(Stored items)
┄┄┄┄┄┄┄┄┄┄┄┄┄┄┄┄┄┄┄┄

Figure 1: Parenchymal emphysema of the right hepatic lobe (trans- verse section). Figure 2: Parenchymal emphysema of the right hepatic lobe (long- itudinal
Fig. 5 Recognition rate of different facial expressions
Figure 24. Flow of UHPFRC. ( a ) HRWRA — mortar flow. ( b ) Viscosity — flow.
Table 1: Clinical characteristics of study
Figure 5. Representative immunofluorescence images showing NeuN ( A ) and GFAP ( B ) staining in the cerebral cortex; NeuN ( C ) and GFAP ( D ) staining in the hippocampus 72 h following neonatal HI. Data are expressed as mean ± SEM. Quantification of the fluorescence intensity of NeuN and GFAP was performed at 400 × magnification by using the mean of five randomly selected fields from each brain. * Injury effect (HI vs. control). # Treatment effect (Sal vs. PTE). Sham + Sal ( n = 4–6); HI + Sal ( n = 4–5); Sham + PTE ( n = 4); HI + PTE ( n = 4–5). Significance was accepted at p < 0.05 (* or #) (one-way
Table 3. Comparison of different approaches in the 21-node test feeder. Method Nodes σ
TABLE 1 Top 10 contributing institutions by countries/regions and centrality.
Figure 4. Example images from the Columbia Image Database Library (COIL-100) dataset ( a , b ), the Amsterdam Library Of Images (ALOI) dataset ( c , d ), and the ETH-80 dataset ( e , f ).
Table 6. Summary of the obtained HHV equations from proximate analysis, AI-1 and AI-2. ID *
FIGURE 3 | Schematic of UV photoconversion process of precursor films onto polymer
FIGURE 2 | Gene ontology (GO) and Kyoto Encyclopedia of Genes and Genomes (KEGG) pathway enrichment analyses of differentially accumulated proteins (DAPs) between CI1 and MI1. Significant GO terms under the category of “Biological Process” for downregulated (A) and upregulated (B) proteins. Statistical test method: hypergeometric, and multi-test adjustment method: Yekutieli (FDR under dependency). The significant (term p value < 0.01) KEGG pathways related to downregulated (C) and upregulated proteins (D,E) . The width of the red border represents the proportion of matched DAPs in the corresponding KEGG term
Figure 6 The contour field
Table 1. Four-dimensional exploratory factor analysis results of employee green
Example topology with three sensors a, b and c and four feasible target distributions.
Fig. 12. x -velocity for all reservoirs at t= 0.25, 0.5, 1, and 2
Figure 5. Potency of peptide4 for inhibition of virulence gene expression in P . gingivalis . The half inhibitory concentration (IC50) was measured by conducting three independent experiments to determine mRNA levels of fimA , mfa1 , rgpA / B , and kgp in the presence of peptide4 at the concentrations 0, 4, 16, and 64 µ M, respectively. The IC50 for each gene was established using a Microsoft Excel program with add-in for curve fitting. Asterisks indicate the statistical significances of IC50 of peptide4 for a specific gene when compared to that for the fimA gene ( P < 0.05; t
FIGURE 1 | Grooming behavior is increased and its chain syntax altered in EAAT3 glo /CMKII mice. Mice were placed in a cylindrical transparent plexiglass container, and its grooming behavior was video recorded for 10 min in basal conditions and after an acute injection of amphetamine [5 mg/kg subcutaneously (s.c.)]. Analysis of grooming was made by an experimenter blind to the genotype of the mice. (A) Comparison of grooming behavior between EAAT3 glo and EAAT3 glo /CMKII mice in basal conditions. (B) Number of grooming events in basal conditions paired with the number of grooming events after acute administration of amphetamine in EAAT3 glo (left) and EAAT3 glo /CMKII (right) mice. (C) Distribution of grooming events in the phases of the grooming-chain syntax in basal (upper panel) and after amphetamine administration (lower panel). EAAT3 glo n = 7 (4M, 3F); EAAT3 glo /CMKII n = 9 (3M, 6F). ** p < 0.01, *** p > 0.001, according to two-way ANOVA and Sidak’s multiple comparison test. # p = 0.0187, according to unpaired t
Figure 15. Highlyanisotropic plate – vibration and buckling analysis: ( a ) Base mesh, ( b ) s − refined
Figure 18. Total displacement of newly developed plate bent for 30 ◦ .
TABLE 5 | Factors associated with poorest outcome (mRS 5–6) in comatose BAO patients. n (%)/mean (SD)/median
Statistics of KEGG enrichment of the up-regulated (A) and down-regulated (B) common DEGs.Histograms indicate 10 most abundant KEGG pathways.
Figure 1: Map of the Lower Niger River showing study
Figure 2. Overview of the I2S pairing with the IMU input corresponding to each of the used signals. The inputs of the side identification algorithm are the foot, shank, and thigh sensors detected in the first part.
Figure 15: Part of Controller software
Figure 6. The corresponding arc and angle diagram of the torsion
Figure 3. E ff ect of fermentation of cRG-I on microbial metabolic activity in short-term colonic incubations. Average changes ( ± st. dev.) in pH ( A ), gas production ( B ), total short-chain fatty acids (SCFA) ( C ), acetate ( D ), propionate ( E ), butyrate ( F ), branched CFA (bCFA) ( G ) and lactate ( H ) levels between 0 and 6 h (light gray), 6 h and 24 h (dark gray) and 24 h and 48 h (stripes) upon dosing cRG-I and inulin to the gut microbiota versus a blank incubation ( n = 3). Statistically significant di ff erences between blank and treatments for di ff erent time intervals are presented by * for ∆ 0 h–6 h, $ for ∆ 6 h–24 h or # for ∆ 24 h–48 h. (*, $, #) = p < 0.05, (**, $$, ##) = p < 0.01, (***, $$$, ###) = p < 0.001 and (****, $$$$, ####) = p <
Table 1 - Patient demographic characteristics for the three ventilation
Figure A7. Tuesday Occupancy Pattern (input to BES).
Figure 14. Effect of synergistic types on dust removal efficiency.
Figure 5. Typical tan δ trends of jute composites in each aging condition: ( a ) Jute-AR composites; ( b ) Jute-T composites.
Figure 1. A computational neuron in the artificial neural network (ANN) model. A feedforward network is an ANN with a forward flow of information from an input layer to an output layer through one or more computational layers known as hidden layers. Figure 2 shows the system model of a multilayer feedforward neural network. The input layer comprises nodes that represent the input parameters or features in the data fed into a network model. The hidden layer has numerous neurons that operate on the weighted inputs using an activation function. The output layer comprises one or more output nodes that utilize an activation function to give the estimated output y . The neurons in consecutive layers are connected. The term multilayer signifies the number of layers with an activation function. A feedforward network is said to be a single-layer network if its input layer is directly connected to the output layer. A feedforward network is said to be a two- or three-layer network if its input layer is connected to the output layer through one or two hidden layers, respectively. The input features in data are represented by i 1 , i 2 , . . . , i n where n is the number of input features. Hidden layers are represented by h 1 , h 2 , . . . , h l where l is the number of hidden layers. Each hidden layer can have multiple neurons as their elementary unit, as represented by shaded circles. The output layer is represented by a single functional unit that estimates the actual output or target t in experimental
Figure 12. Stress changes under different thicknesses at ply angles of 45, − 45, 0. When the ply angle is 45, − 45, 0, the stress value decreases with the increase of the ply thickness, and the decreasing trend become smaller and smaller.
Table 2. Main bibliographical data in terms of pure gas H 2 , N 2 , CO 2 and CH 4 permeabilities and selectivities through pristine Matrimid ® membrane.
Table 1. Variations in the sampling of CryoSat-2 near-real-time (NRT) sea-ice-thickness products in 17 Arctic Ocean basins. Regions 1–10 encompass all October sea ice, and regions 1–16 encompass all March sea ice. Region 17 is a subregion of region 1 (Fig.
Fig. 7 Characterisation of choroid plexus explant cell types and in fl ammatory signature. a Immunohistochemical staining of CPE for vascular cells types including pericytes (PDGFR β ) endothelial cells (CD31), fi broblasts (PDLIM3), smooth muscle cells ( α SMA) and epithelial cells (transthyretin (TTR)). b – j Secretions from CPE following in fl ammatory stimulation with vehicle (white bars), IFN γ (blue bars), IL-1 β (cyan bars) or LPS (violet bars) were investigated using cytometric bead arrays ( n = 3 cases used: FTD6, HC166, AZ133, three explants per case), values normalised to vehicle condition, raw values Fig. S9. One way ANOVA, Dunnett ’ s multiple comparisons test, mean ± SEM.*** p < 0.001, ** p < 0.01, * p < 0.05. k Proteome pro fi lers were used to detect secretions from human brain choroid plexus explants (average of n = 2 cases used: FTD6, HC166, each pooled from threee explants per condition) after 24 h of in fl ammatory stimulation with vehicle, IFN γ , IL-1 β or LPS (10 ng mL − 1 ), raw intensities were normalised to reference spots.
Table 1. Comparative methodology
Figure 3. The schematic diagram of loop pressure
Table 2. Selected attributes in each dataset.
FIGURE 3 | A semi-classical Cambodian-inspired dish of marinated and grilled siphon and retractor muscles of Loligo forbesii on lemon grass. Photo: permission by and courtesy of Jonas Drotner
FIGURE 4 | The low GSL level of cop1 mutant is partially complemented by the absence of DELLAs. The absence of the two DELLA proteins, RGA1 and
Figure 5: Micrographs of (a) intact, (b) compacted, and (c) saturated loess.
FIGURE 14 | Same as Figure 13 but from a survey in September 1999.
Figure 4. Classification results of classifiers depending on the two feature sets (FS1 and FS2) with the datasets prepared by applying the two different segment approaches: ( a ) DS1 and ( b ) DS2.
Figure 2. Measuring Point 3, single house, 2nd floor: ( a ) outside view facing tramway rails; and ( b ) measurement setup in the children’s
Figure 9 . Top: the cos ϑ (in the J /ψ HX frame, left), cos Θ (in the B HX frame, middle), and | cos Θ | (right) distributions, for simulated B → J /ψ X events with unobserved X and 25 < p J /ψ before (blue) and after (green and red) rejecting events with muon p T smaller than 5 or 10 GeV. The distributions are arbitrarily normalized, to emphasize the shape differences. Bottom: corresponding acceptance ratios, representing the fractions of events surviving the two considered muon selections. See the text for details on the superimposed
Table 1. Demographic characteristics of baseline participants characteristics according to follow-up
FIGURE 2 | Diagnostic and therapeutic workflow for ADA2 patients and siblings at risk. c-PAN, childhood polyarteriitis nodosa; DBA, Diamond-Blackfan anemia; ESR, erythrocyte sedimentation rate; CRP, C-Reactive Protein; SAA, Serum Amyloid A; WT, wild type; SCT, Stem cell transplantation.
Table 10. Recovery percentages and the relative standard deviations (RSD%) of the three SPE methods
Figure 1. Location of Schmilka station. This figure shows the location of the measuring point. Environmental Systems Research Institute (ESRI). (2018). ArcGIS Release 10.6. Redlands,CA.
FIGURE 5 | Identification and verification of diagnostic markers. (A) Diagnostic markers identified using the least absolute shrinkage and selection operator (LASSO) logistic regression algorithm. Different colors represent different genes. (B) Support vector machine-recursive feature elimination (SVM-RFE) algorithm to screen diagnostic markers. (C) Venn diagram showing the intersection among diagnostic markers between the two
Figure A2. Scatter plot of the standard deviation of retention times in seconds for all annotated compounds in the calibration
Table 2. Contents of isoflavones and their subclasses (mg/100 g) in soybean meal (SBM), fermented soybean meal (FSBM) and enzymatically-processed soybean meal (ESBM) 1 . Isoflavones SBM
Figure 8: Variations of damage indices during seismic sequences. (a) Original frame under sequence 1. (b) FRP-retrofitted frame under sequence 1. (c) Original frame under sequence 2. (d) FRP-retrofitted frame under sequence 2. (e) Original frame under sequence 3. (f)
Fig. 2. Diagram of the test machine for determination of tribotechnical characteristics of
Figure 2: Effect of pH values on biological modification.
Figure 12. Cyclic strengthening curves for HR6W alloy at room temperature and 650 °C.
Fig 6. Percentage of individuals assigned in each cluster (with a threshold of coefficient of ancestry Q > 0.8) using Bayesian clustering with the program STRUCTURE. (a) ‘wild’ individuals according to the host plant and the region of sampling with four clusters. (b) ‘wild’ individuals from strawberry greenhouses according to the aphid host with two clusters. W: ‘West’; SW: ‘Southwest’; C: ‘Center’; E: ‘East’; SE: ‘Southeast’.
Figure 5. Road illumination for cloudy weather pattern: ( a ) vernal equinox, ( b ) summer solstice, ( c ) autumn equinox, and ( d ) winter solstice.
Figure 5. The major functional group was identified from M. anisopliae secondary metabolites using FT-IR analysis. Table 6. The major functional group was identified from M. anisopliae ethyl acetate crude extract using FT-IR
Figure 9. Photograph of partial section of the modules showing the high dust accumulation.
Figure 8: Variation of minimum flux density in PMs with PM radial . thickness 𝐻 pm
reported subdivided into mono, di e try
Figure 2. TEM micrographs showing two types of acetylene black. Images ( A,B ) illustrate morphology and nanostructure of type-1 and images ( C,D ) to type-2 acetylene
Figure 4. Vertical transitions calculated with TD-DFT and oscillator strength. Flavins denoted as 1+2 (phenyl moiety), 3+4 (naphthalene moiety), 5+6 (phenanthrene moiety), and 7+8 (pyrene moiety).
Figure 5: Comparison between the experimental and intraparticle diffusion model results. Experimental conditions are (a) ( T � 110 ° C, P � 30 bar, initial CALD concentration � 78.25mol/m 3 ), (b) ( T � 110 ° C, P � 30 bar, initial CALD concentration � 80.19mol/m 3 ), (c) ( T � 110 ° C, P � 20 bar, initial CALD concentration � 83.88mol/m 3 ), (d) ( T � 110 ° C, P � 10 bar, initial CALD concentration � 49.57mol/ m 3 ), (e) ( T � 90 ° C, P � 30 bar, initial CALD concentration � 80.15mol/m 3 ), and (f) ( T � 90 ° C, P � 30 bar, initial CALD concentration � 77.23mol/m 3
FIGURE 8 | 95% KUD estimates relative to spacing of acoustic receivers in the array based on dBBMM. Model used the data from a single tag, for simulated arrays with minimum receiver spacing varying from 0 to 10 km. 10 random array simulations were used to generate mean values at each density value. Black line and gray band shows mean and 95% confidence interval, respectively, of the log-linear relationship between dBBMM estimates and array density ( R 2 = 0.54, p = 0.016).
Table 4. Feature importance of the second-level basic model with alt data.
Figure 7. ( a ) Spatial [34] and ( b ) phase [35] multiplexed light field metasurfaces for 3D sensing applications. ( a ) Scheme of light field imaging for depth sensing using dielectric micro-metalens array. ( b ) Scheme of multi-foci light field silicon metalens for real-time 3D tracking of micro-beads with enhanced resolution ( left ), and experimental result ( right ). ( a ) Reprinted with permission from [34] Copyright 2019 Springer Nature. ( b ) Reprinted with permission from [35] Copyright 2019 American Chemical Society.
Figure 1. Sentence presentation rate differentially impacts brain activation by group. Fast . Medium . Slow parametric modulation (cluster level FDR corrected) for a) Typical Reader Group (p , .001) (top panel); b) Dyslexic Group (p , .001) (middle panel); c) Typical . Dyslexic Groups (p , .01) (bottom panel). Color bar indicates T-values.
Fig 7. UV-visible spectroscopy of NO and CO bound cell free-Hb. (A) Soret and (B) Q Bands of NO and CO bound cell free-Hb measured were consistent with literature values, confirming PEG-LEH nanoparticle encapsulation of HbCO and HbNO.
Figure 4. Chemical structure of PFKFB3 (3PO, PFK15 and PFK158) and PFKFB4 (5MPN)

┄┄┄┄┄┄┄┄┄┄┄┄┄┄┄┄┄┄┄┄

# What needs to be done
Check each line of the records above for the string "regions", and report every line that has it.

# Worked solution
TABLE 1 Top 10 contributing institutions by countries/regions and centrality.
Table 1. Variations in the sampling of CryoSat-2 near-real-time (NRT) sea-ice-thickness products in 17 Arctic Ocean basins. Regions 1–10 encompass all October sea ice, and regions 1–16 encompass all March sea ice. Region 17 is a subregion of region 1 (Fig.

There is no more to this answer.